2.) Mexican society is racist and unjust. Why don’t Mexican elites treat their own more justly?
3.) Mexican government is unjust and corrupt. Why don’t Mexicans work to “clean up their own house” instead of fleeing to the United States?
4.) There’s a moral difference between segregation based on race and segregation based on nationality.
5.) Terrorists are trying to do us harm. Why should we trust anyone trying to come across the border?
Objection number 1 doesn’t address the basic inequality of conditions that exist on either side of the line. Millions of Mexicans face the basic human decision of how best to feed themselves and their families. To pretend that we would do differently were we in their shoes displays ignorance of the basic conditions that most Mexican immigrants face.
Objection number 2 has some merit. I lived on the border for four years (apart from my decades here in San Diego), have traveled extensively in Tijuana and Mexico and Central America and know how wide the gap is between elite and non-elite across Latin America. I also know that in Mexico this gap is color-specific and rooted in ethnic privilege and prejudice. Still, that others are mistreating someone does not excuse my mistreatment of them. History will not judge Mexican elites kindly, I’m sure, but I stand by my conviction that future generations will some day judge us to have grossly mistreated Mexican immigrants to the United States. Clearly we are not alone in this kind of mistreatment. All across the globe (take Africa, take the Middle East) you can find conflict and injustice born from the unfortunate predisposition of colonial powers to draw straight lines on maps.
Objection number 3 oversimplifies the challenges faced by poorer nations seeking to democratize. It also overlooks the immediate concerns of most Mexican citizens (see number 1 above), pretending that if they would just “hold their leaders accountable” they would somehow be able to instigate sudden and dramatic changes in Mexico. When you are trying to feed your family, the idea of “democratization” can sound mighty, mighty abstract.

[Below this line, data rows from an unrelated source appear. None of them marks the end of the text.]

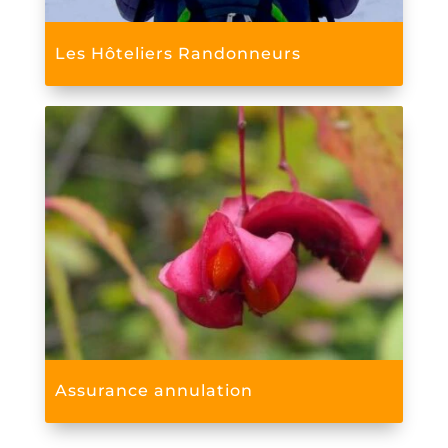
Les Hôteliers Randonneurs
Assurance annulation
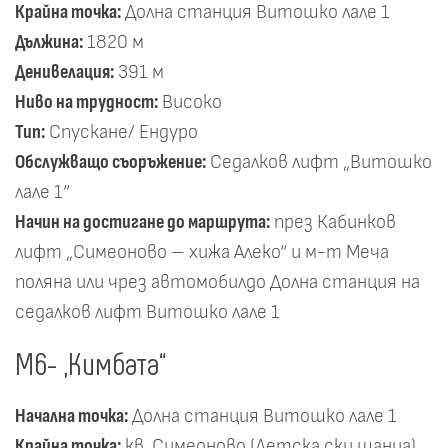
Крайна точка:
Долна станция Витошко лале 1
Дължина:
1820 м
Денивелация:
391 м
Ниво на трудност:
Високо
Тип:
Спускане/ Ендуро
Обслужващо съоръжение:
Седалков лифт „Витошко
лале 1“
Начин на достигане до маршрута:
през Кабинков
лифт „Симеоново – хижа Алеко“ и м-т Меча
поляна или чрез автомобилдо Долна станция на
седалков лифт Витошко лале 1
М6- „Кимбата“
Начална точка:
Долна станция Витошко лале 1
Крайна точка:
кв. Симеоново (Детска ски шанца)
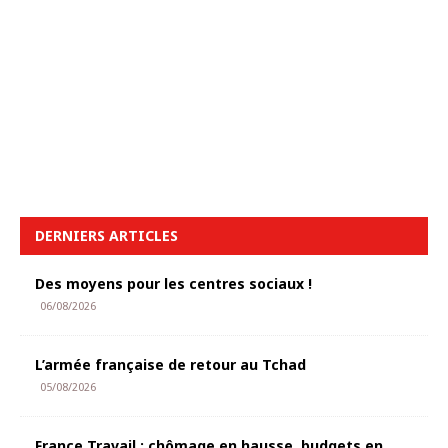
DERNIERS ARTICLES
Des moyens pour les centres sociaux !
06/08/2026
L’armée française de retour au Tchad
05/08/2026
France Travail : chômage en hausse, budgets en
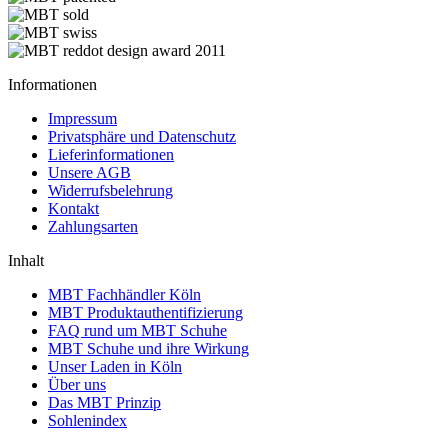
Informationen
Impressum
Privatsphäre und Datenschutz
Lieferinformationen
Unsere AGB
Widerrufsbelehrung
Kontakt
Zahlungsarten
Inhalt
MBT Fachhändler Köln
MBT Produktauthentifizierung
FAQ rund um MBT Schuhe
MBT Schuhe und ihre Wirkung
Unser Laden in Köln
Über uns
Das MBT Prinzip
Sohlenindex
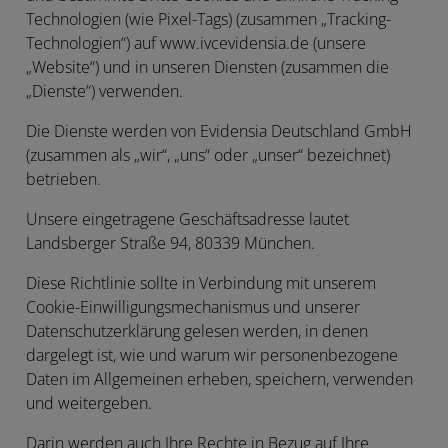
Technologien (wie Pixel-Tags) (zusammen „
Tracking-
Technologien
“) auf www.ivcevidensia.de (unsere
„Website“) und in unseren Diensten (zusammen die
„
Dienste
“) verwenden.
Die Dienste werden von Evidensia Deutschland GmbH
(zusammen als „
wir
“, „
uns
“ oder „
unser
“ bezeichnet)
betrieben.
Unsere eingetragene Geschäftsadresse lautet
Landsberger Straße 94, 80339 München.
Diese Richtlinie sollte in Verbindung mit unserem
Cookie-Einwilligungsmechanismus und unserer
Datenschutzerklärung gelesen werden, in denen
dargelegt ist, wie und warum wir personenbezogene
Daten im Allgemeinen erheben, speichern, verwenden
und weitergeben.
Darin werden auch Ihre Rechte in Bezug auf Ihre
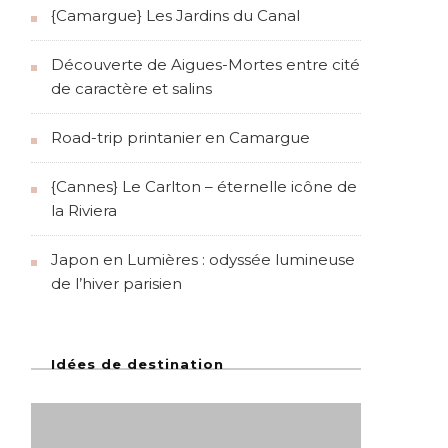
{Camargue} Les Jardins du Canal
Découverte de Aigues-Mortes entre cité
de caractère et salins
Road-trip printanier en Camargue
{Cannes} Le Carlton – éternelle icône de
la Riviera
Japon en Lumières : odyssée lumineuse
de l’hiver parisien
Idées de destination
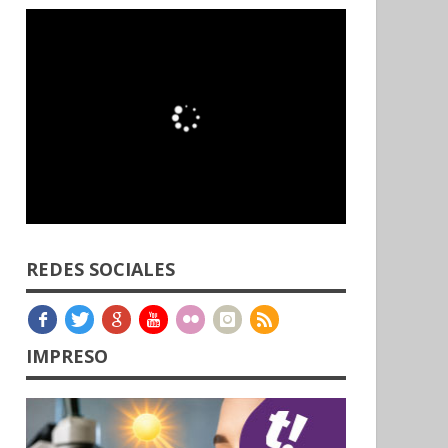
REDES SOCIALES
IMPRESO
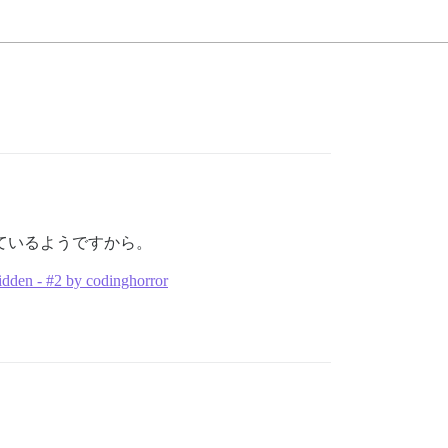
れているようですから。
hidden - #2 by codinghorror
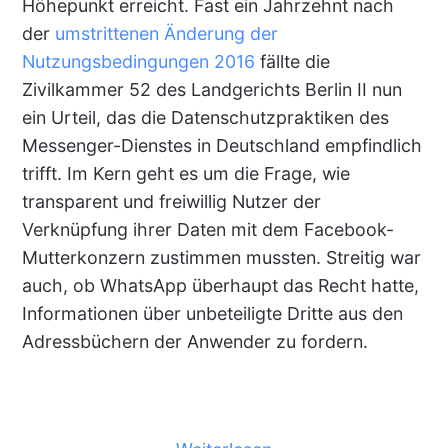
Höhepunkt erreicht. Fast ein Jahrzehnt nach
der
umstrittenen Änderung der
Nutzungsbedingungen 2016
fällte die
Zivilkammer 52 des Landgerichts Berlin II nun
ein Urteil, das die Datenschutzpraktiken des
Messenger-Dienstes in Deutschland empfindlich
trifft. Im Kern geht es um die Frage, wie
transparent und freiwillig Nutzer der
Verknüpfung ihrer Daten mit dem Facebook-
Mutterkonzern zustimmen mussten. Streitig war
auch, ob WhatsApp überhaupt das Recht hatte,
Informationen über unbeteiligte Dritte aus den
Adressbüchern der Anwender zu fordern.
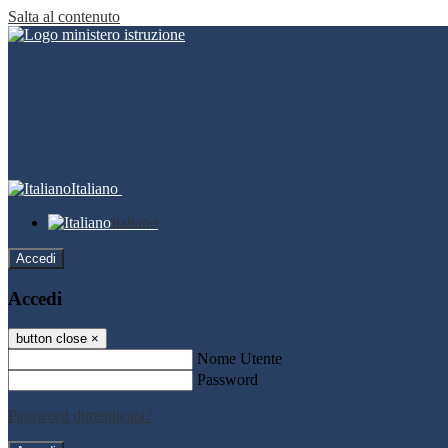
Salta al contenuto
Italiano
Italiano
Accedi
Accedi
button close
×
Nome Utente
Password
Password dimenticata?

Objection number 4 is the strongest. Maybe nationalism is a necessity — a “necessary evil,” if you will. (Of course this is what many, many whites in the Deep South argued about segregation.) Still, the architects of the Civil Rights movement had recourse to the U.S. Constitution and a tradition of equal-justice-under-the-law that served as the foundation of their movement. It’s not clear to me what would be the analogous court of appeal for the 210 million refugees and migrants worldwide. Perhaps someday the United Nations Declarations on Human Rights will have this kind of hold on the human imagination, but I fear that day is far off.
Objection number 5 is stupid or silly (or both!). If stopping terrorists were our genuine concern, we would immediately regularize the flow of economic migrants on which both the U.S. and Mexican economies depend and we would reallocate immigration and law enforcement efforts to airports, universities and Canadian ports-of-entry for the surveillance, detection and detention of suspected terrorists. Not that I’m advocating all of that, of course, but the idea that building more fences along the U.S.-Mexico border represents a rational allocation of resources in the face of terrorist threats against the United States is a very, very sorry joke.
That’s all folks. Be well …
— JOHN FANESTIL
p.s. I was well aware, D, that “JR‘s idea of training Mexican expatriots to violently overthrow Mexico, a la Bay of Pigs, was in jest!”